- [Extracted text]:
The Bucks County Bank and Trust Company was also named as a defendant; it did not, however, appear in the case or participate in this appeal.

This system, also referred to as nuclear magnetic resonance, “permits imaging of soft tissues of the body by distinguishing between hydrogen atoms in different environments.” Dorland’s Illustrated Medical Dictionary (27th Ed. 1988) p. 1449.

General Statutes § 19a-154 provides in pertinent part: “(a) . . . any health care facility or institution . . . which intends to introduce any additional function or service into its program of health care . . . shall prior to the proposed date ... of institution of such function or service . . . submit to the commission a request for permission to undertake such function or service .... The commission shall make such review of the proposal as it deems necessary, including ... in the case of the introduction of an additional function or service, ascertaining the availability of such service dr function at other inpatient rehabilitation facilities, health care facilities or institutions or state health care facilities or institutions within the area to be served, the need for such service or function within such area and any other factors which the commission deems relevant to a determination of whether the facility or institution is justified in introducing such additional functions or services into its program . . . .”

- [Problem set]:
1. Answer these questions from the legal footnotes, one answer per line:
(a) Which company was named as a defendant but did not appear in the case?
(b) By what other name is the imaging system referred to?
(c) Under General Statutes § 19a-154, to whom must a facility submit its request for permission?
2. Summarize the legal footnotes in three sentences.

- [Entries shown]:
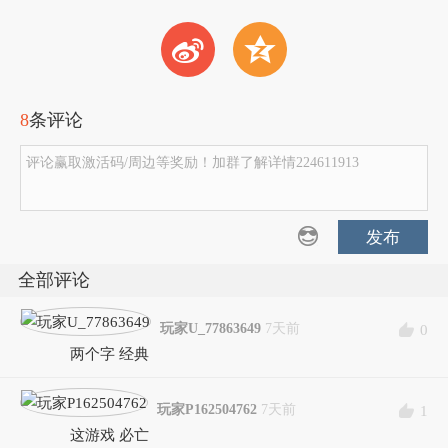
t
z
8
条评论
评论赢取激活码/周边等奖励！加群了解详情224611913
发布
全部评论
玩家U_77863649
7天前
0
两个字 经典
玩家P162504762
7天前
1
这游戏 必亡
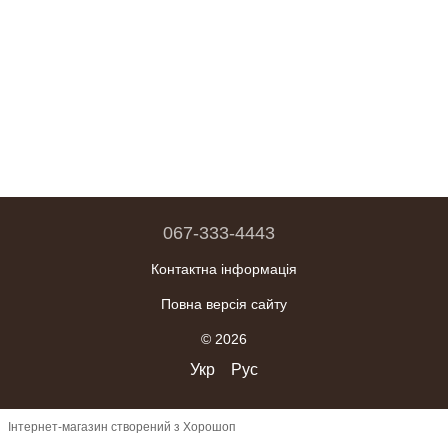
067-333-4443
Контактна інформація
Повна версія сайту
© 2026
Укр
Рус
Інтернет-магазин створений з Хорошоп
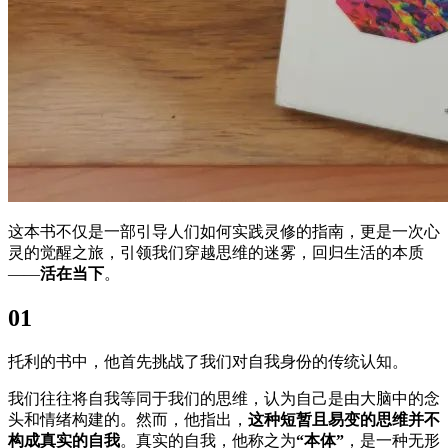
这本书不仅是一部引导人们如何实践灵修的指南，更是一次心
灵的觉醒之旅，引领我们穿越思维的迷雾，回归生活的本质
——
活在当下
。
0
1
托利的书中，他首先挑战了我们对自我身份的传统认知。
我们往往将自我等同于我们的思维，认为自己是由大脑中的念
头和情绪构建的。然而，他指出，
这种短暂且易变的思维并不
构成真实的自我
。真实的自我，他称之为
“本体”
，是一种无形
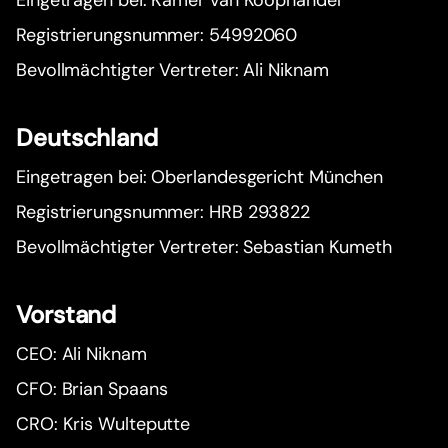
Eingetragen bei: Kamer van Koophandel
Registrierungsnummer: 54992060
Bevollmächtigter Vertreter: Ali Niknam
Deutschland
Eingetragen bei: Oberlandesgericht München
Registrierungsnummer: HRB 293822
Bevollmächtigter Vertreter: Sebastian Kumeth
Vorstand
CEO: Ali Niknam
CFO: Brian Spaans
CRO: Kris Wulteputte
---
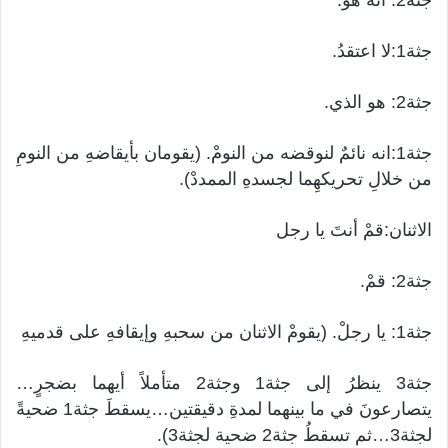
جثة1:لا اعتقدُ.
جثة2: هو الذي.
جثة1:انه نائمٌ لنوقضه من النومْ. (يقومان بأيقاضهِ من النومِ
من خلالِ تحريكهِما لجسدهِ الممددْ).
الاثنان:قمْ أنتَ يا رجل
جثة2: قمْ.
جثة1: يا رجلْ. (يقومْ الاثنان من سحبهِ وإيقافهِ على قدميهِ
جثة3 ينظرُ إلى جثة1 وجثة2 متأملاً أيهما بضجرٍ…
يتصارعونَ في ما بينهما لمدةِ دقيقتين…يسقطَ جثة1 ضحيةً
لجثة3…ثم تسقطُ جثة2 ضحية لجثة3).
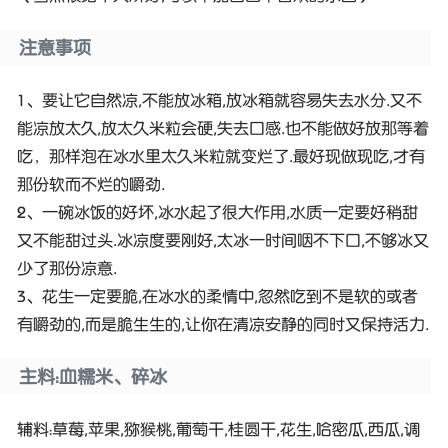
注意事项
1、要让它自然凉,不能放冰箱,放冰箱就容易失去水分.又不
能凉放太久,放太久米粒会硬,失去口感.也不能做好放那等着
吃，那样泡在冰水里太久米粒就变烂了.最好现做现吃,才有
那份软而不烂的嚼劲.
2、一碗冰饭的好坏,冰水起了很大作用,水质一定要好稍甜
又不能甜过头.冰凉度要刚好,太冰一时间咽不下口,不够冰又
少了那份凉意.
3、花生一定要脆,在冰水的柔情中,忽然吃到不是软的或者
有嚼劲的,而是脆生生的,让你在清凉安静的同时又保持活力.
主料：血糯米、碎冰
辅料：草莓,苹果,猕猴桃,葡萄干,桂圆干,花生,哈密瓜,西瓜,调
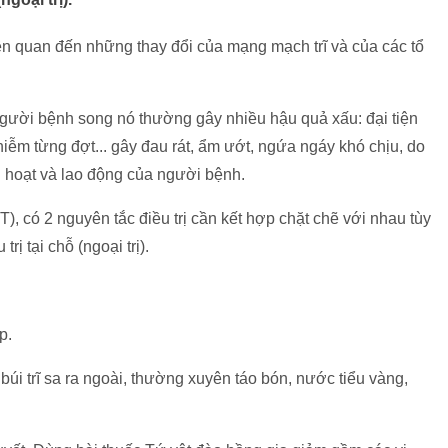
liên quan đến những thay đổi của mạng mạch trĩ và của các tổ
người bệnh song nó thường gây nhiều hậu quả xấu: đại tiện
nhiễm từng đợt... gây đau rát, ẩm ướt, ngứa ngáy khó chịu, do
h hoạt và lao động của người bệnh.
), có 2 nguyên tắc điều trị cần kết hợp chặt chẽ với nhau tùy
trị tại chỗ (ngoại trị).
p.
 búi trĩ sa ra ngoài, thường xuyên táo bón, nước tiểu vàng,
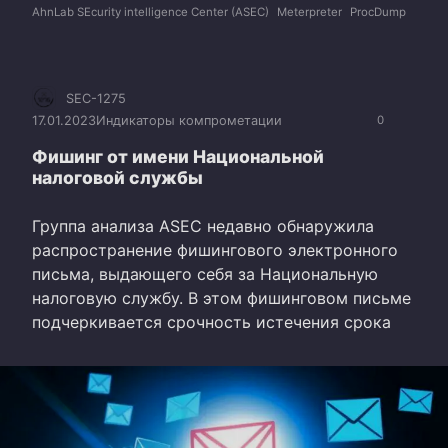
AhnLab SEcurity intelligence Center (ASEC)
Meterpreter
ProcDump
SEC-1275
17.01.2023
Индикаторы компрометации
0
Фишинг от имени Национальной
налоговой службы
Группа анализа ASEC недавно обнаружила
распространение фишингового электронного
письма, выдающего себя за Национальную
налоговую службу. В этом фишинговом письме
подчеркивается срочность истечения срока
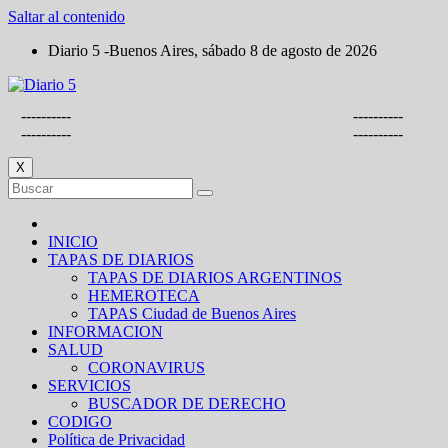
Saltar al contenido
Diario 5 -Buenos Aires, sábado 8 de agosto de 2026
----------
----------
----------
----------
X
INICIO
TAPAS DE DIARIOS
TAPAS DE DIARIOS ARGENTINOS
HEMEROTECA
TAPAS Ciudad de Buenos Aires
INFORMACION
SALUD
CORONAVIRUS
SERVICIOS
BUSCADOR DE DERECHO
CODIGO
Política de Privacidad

- [Solutions]:
1.
(a) The Bucks County Bank and Trust Company
(b) Nuclear magnetic resonance
(c) The commission

2. The Bucks County Bank and Trust Company was named as a defendant but did not appear in the case or participate in the appeal. An imaging system, also called nuclear magnetic resonance, permits imaging of soft tissues by distinguishing between hydrogen atoms in different environments. General Statutes § 19a-154 requires a health care facility that intends to add a function or service to first request permission from the commission, which reviews the proposal as it deems necessary.